▶ [WORK TO BE COMPLETED]: Swap "highest" for "largest" in the lines from the one containing "Rank the categories" through the end of the records, and give back only those lines with everything else unchanged.

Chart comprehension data
-------

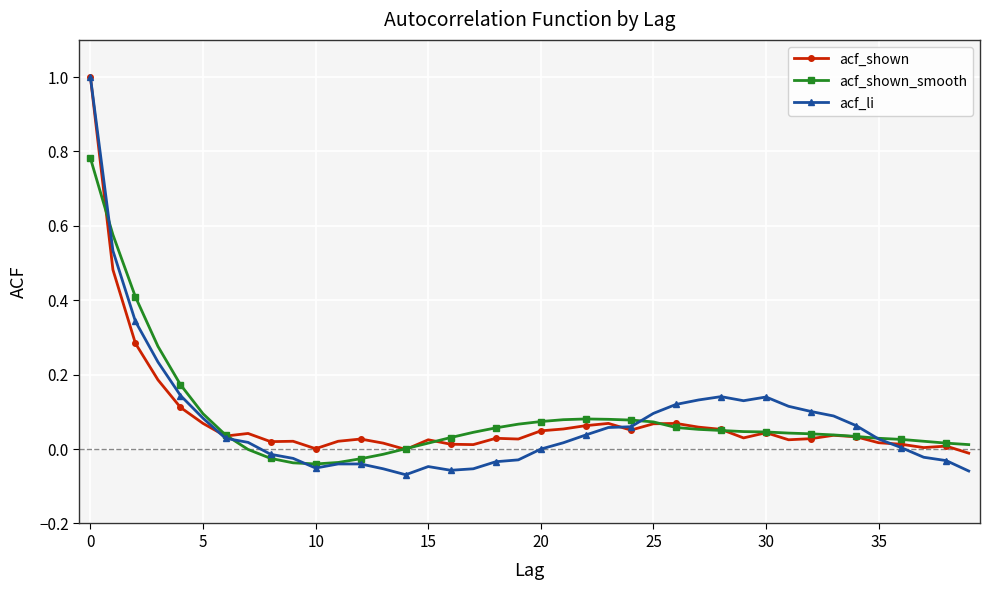

What is the maximum value for acf_li?

1.0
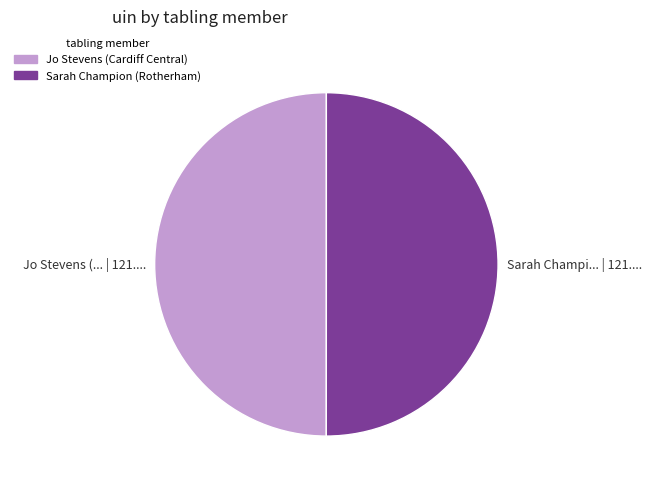

Approximately how many times larger is the value at Sarah Champi... | 121.... compared to Jo Stevens (... | 121....?

1.0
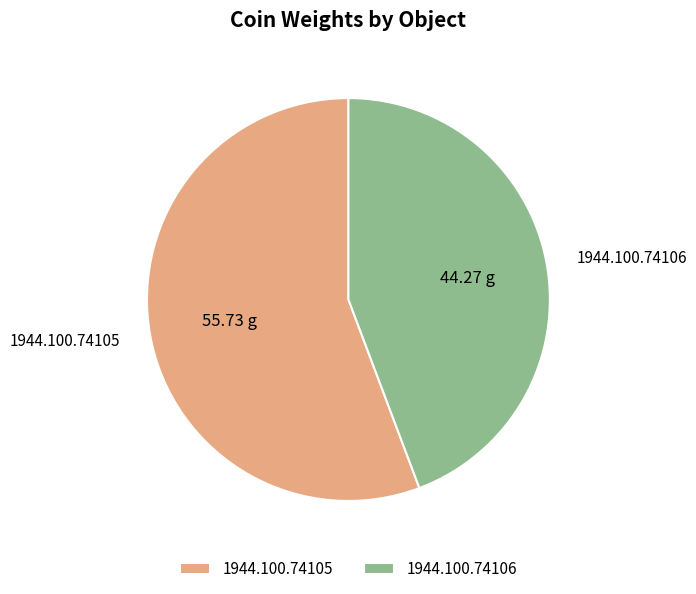

Rank the categories by value from highest to lowest.

1944.100.74105, 1944.100.74106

-------

▶ [EXERCISE RESPONSE]:
Rank the categories by value from largest to lowest.

1944.100.74105, 1944.100.74106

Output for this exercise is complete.